We tend to spend our life chasing something we never even defined.

Overall I found the church very welcoming, and even though they are upfront that their mission is to lead you to a relationship with Jesus Christ, I felt like they allowed people the “breathing room” to define for themselves what that relationship is and the path to get there.

With God, All Things Are Possible

Visited 12/30/12

Unity North

4255 Sandy Plains Rd,

Marietta, GA 30066

It makes sense that I would start this journey at the church that I feel most comfortable.

Unity has a Christian foundation, but welcomes people “wherever you are on your spiritual path.”
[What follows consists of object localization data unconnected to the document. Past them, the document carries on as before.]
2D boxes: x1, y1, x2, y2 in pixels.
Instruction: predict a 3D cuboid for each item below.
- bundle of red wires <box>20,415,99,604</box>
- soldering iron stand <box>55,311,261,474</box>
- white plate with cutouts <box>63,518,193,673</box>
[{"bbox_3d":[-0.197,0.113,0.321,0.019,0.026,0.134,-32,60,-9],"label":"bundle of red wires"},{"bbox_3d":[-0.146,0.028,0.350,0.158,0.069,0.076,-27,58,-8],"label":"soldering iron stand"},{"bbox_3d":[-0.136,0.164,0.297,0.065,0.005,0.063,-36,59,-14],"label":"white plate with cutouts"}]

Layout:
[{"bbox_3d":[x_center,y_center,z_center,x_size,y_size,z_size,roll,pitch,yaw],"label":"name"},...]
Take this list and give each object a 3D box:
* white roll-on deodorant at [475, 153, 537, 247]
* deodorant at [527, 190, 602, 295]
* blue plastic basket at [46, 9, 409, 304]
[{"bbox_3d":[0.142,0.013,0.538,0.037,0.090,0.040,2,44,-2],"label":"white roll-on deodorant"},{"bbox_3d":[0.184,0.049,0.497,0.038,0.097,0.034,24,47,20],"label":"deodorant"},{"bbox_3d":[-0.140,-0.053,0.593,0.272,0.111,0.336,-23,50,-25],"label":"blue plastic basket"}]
There are no images of Christ on the walls, no cross at the alter. Instead, you will find banners with the words; Joy, Wisdom, Peace, Unity, Faith, Light.

I have come to many services here and have adopted their New Year’s Eve burning bowl tradition as a family tradition. On this particular day, Carole O’Connell the founding minister of this church is the guest speaker.

The guest singer on this day sings a song of one power with lyrics that express that although we may be different in many ways, we are the same in our heart.

In today’s sermon, Carole references the Mayan calendar and the idea that the energy is shifting, systems are breaking down and there is an opportunity to create new systems. She does not offer any specific examples.

She says that in the past the dominant feeling has been fear, but that we can change that to cooperation for the betterment of the whole. She points out that when people get sucked into the fear of things, such as the end of the world or the fiscal cliff, we become part of the problem.

Carole shares her personal path with the congregation and the 3 mantras that she lives by;

1. Life is consciousness – We live in a spiritual Universe, we are spiritual beings in a human body. We are the presence of a creative God. She talks about how we are all part of one, we are not separate from our enemy and therefore we must always have compassion for others because we are all one.

2. Gratitude is the most important prayer – The fastest way to get yourself out from “feeling down” is to count your blessings. But you don’t want to be thankful just when you need a lift. It needs to be a habit.

3. Trust the process of life – means no matter what is happening we are trusting that all things are working for the good in our lives. And when you say “I don’t know” you become receptive to solutions.

Carole suggests that we get our ego out of the way and allow spirit to move through you.

She closed the service with 3 questions for us to ponder as we approach the new year.

1. Who do you want to be in 2013?

2. How would you like your life to be different in 2013?

3. How can you love yourself more in 2013?